By TAMEEM AKHGAR, RAHIM FAIEZ and JON GAMBRELL
KABUL, Afghanistan (AP) — The Taliban captured a strategic provincial capital near Kabul and broke through defensive lines in Afghanistan’s third-largest city Thursday, further squeezing the country’s embattled government just weeks before the end of the American military mission there.
Seizing Ghazni cuts off a crucial highway linking the Afghan capital with the country’s southern provinces, which similarly find themselves under assault as part of an insurgent push some 20 years after U.S. and NATO troops invaded and ousted the Taliban government. Meanwhile, the assault on the city of Herat, still raging Thursday night, could put nearly all of western Afghanistan under Taliban control just a day after the militants completed their capture of the country’s northeast.

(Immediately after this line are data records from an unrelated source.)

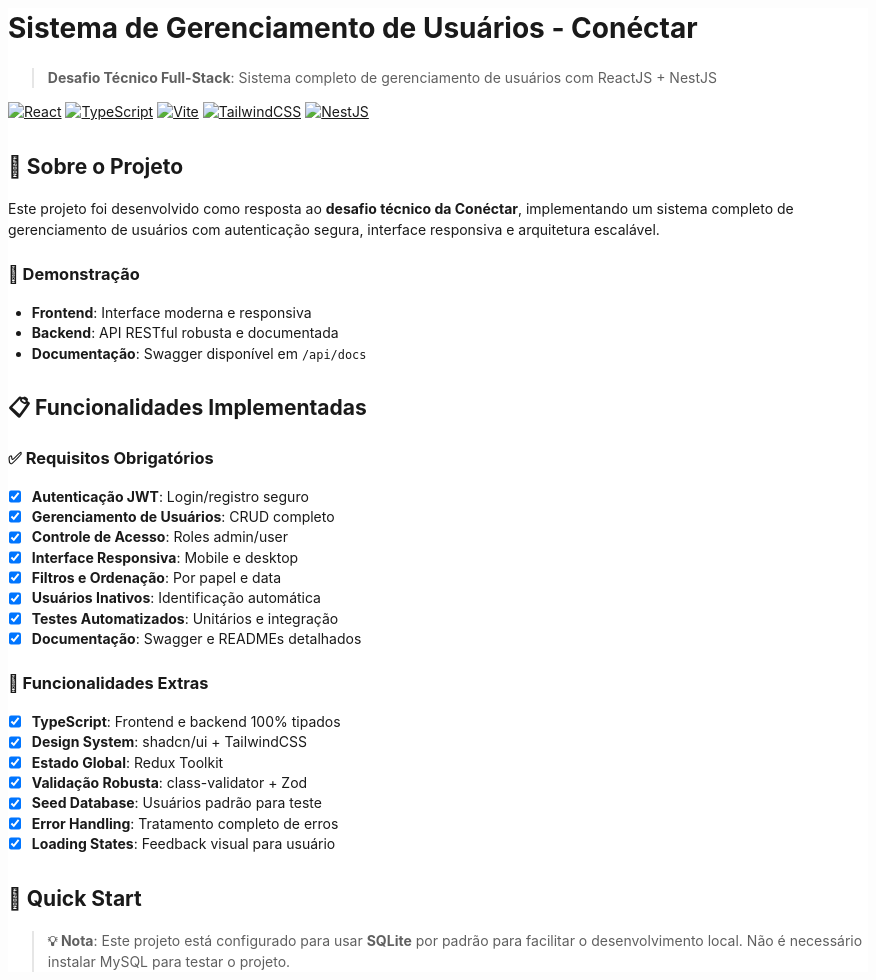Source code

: # Sistema de Gerenciamento de Usuários - Conéctar

> **Desafio Técnico Full-Stack**: Sistema completo de gerenciamento de usuários com ReactJS + NestJS

[![React](https://img.shields.io/badge/React-19.1.0-blue.svg)](https://reactjs.org/)
[![TypeScript](https://img.shields.io/badge/TypeScript-5.8.3-blue.svg)](https://typescriptlang.org/)
[![Vite](https://img.shields.io/badge/Vite-6.3.5-646CFF.svg)](https://vitejs.dev/)
[![TailwindCSS](https://img.shields.io/badge/TailwindCSS-4.1.7-38B2AC.svg)](https://tailwindcss.com/)
[![NestJS](https://img.shields.io/badge/NestJS-11.0.1-E0234E.svg)](https://nestjs.com/)

## 🎯 Sobre o Projeto

Este projeto foi desenvolvido como resposta ao **desafio técnico da Conéctar**, implementando um sistema completo de gerenciamento de usuários com autenticação segura, interface responsiva e arquitetura escalável.

### 🚀 Demonstração
- **Frontend**: Interface moderna e responsiva
- **Backend**: API RESTful robusta e documentada  
- **Documentação**: Swagger disponível em `/api/docs`

## 📋 Funcionalidades Implementadas

### ✅ Requisitos Obrigatórios
- [x] **Autenticação JWT**: Login/registro seguro
- [x] **Gerenciamento de Usuários**: CRUD completo
- [x] **Controle de Acesso**: Roles admin/user
- [x] **Interface Responsiva**: Mobile e desktop
- [x] **Filtros e Ordenação**: Por papel e data
- [x] **Usuários Inativos**: Identificação automática
- [x] **Testes Automatizados**: Unitários e integração
- [x] **Documentação**: Swagger e READMEs detalhados

### 🎁 Funcionalidades Extras
- [x] **TypeScript**: Frontend e backend 100% tipados
- [x] **Design System**: shadcn/ui + TailwindCSS
- [x] **Estado Global**: Redux Toolkit
- [x] **Validação Robusta**: class-validator + Zod
- [x] **Seed Database**: Usuários padrão para teste
- [x] **Error Handling**: Tratamento completo de erros
- [x] **Loading States**: Feedback visual para usuário

## 🚀 Quick Start

> **💡 Nota**: Este projeto está configurado para usar **SQLite** por padrão para facilitar o desenvolvimento local. Não é necessário instalar MySQL para testar o projeto.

While Kabul itself isn’t directly under threat yet, the loss of Ghazni and the battles elsewhere further tighten the grip of a resurgent Taliban estimated to now hold some two-thirds of the nation. Thousands of people have fled their homes amid fears the Taliban will again impose a brutal, repressive government, all but eliminating women’s rights and conducting public amputations, stonings and executions. Peace talks in Qatar remain stalled, though diplomats met throughout the day.